Recent work has included the publication of a Working Paper by Christopher Heady, of the University of Bath, UK, on the impact of child labour on learning achievement, drawing on evidence from Ghana.
The Centre is preparing a study of the growing threat posed by home-based work in developing countries. Multi-national companies frequently contract work to local businesses that, in turn, contract the work to local families. This home-based work is largely unregulated and 'invisible', leaving children vulnerable to exploitation and without access to education.
Surveys in five Asian countries are already underway. These surveys will help to explain the dimensions of home-based work and their findings will provide useful information for those urging action on this problem.
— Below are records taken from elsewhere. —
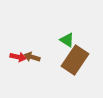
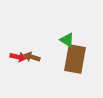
brown rectangle: moved 1 px up; rotated 24 degrees counterclockwise
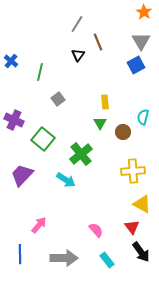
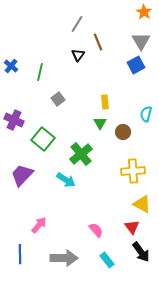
blue cross: moved 5 px down
cyan semicircle: moved 3 px right, 3 px up
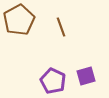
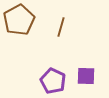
brown line: rotated 36 degrees clockwise
purple square: rotated 18 degrees clockwise
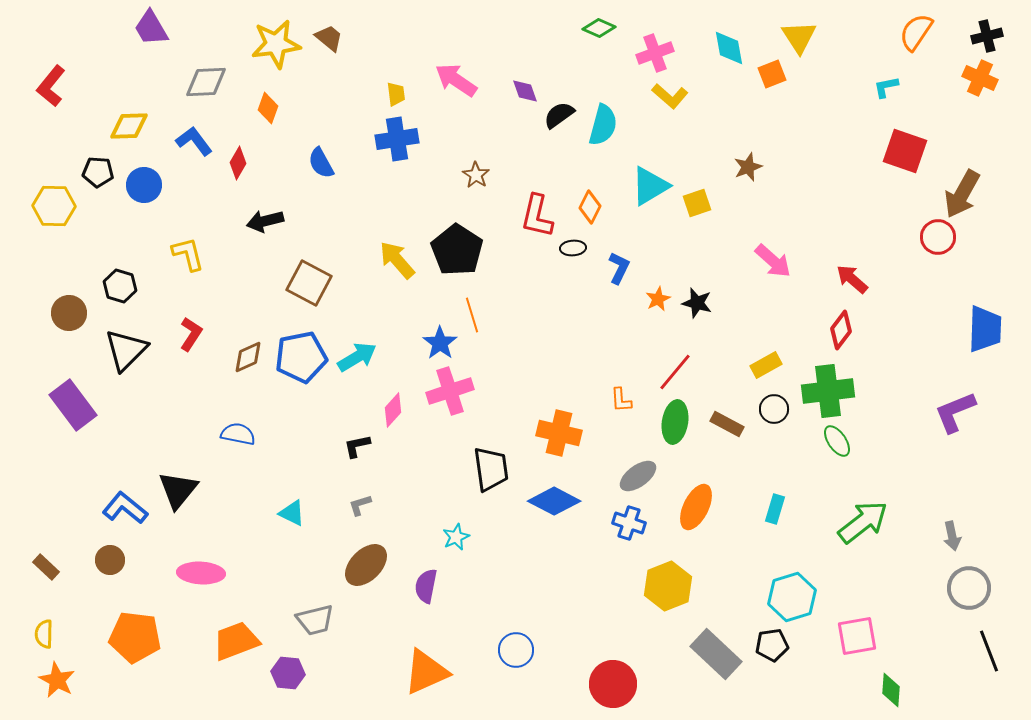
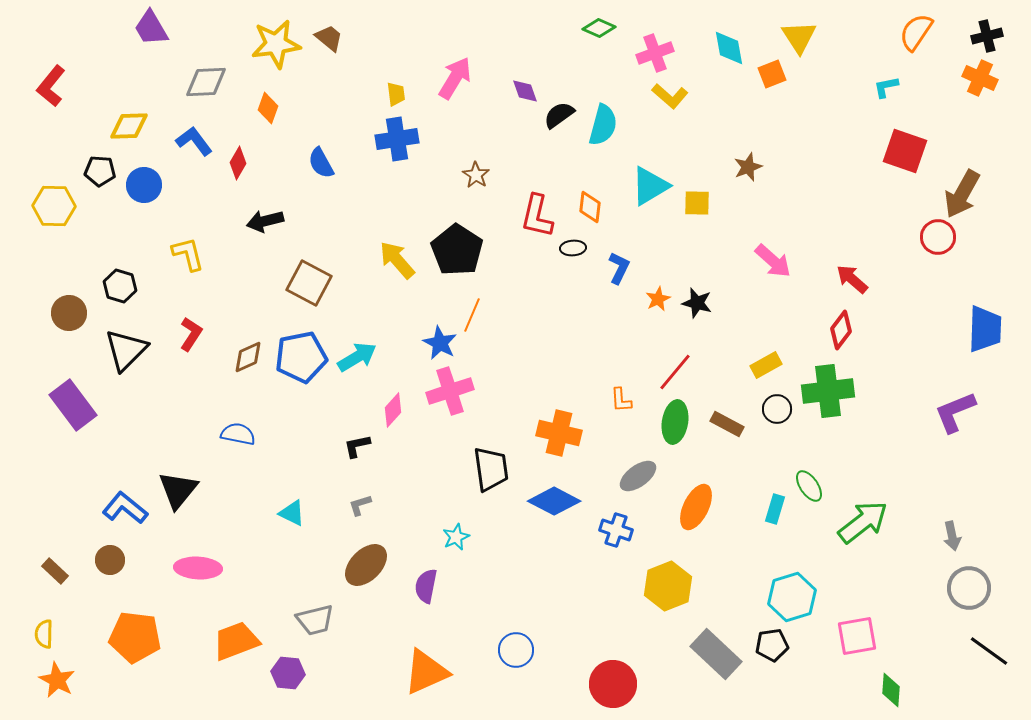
pink arrow at (456, 80): moved 1 px left, 2 px up; rotated 87 degrees clockwise
black pentagon at (98, 172): moved 2 px right, 1 px up
yellow square at (697, 203): rotated 20 degrees clockwise
orange diamond at (590, 207): rotated 20 degrees counterclockwise
orange line at (472, 315): rotated 40 degrees clockwise
blue star at (440, 343): rotated 8 degrees counterclockwise
black circle at (774, 409): moved 3 px right
green ellipse at (837, 441): moved 28 px left, 45 px down
blue cross at (629, 523): moved 13 px left, 7 px down
brown rectangle at (46, 567): moved 9 px right, 4 px down
pink ellipse at (201, 573): moved 3 px left, 5 px up
black line at (989, 651): rotated 33 degrees counterclockwise
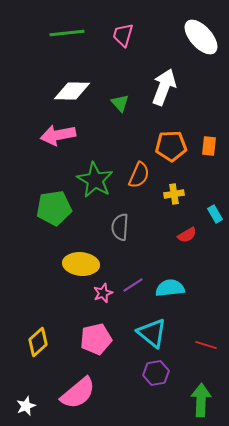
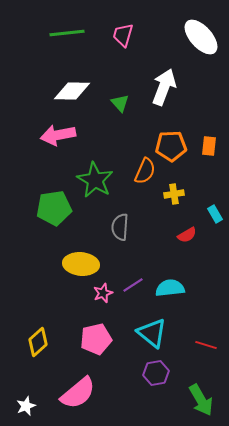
orange semicircle: moved 6 px right, 4 px up
green arrow: rotated 148 degrees clockwise
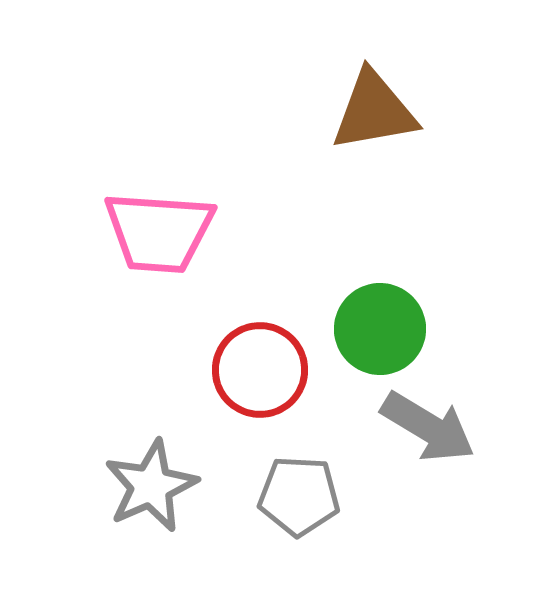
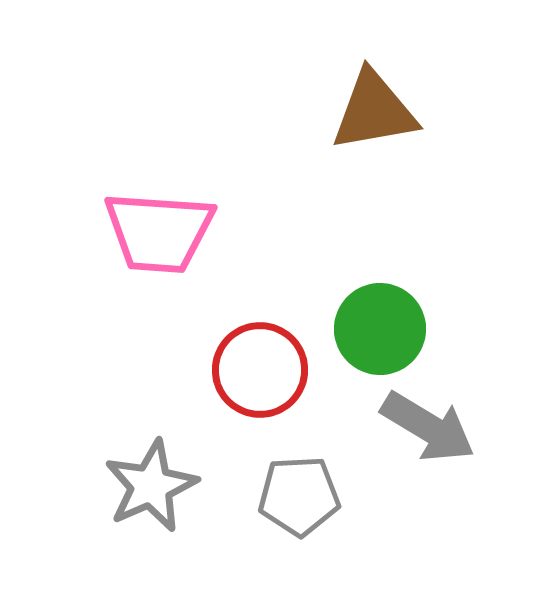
gray pentagon: rotated 6 degrees counterclockwise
Social Protection in the Informal Economy: Home based women workers and outsourced manufacturing in Asia
Home based work has a dual and contradictory character: on the one hand, as a source of income diversification for poor workers and the emergence of micro-enterprises, yet on the other, it is a source of exploitation of vulnerable workers as firms attempt to contain costs. This paper examines the social protection needs of women workers in this sector, and also argues for public action to promote such work as a possible new labour intensive growth strategy in these and other developing countries.
The Subterranean Child Labour Force: Subcontracted home-based manufacturing in Asia
Child labour is widespread in home based manufacturing activities in the informal sector in most developing countries. This form of child labour will not attract the penal provisions of a country’s laws banning child labour. This paper draws on
surveys carried out in five Asian countries – two low-income (India, Pakistan) and three middle-income countries (Indonesia, Philippines, Thailand) – where production of manufactured goods is subcontracted to home based workers widely. It examines the incidence of child work in such households, the child’s schooling, reasons why children are working, their work conditions, their health, and gender issues.
What is the Effect of Child Labour on Learning Achievement? Evidence from Ghana
This paper analyzes the links between child labour and poor school performance, using data gathered in Ghana in recent years. The author examines the day to day impact of child labour on those in school, finding that, as well as leaving children too tired to learn, child labour robs them of their interest in learning.